═══ Dataset excerpt

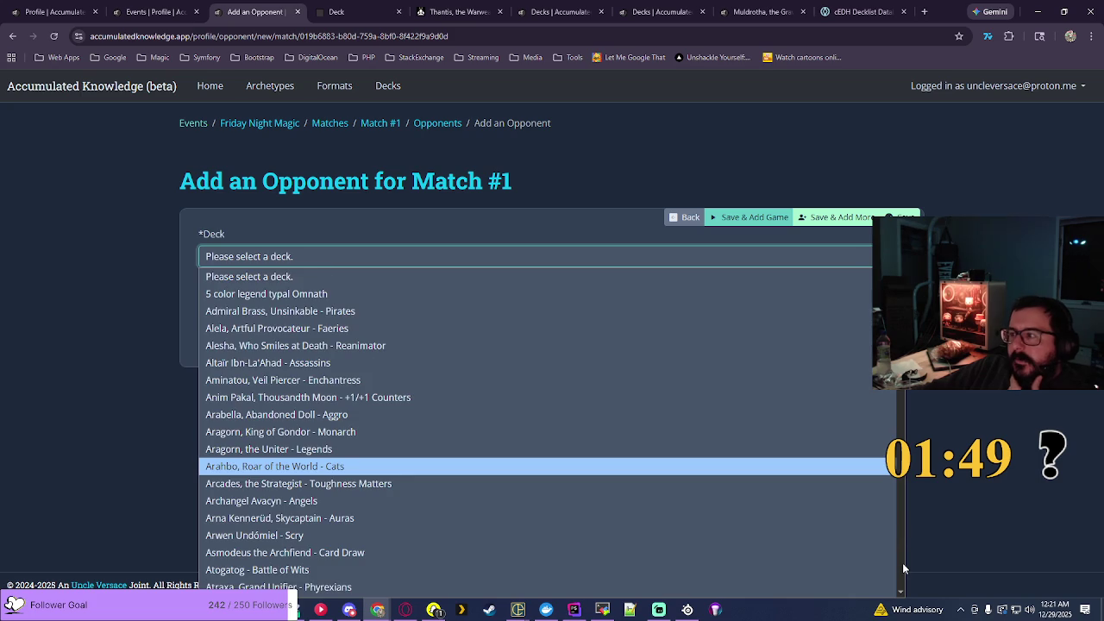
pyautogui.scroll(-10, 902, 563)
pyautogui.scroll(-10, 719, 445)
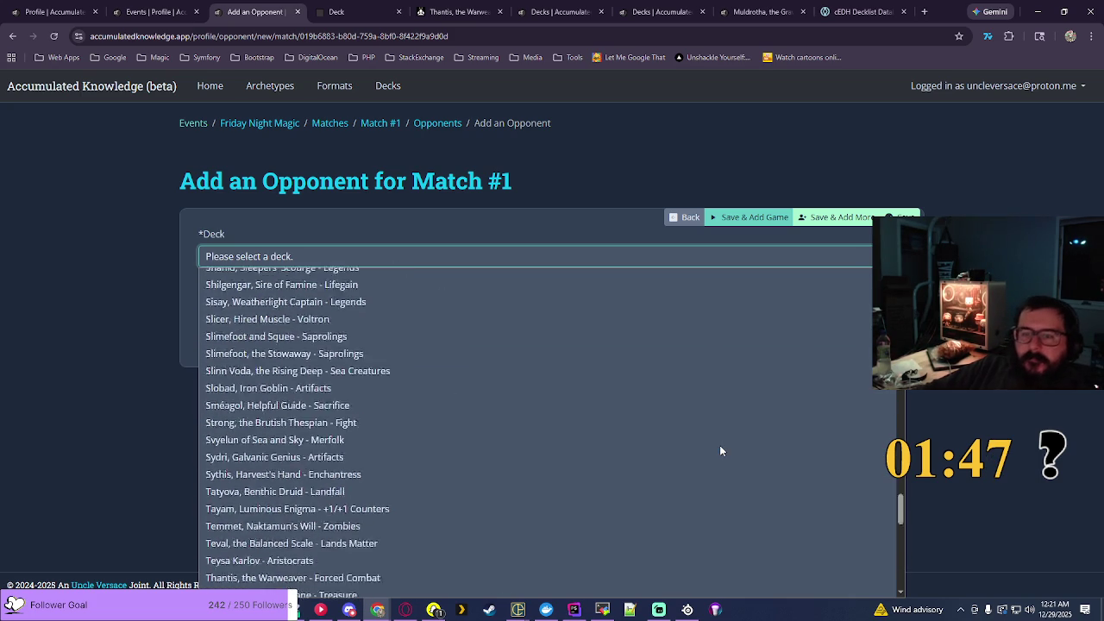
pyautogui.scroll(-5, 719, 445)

══════

**What to do**. In copying the listing, reproduce each line exactly and omit the pictures.

**Answer to the problem**.
pyautogui.scroll(-10, 902, 563)
pyautogui.scroll(-10, 719, 445)
pyautogui.scroll(-5, 719, 445)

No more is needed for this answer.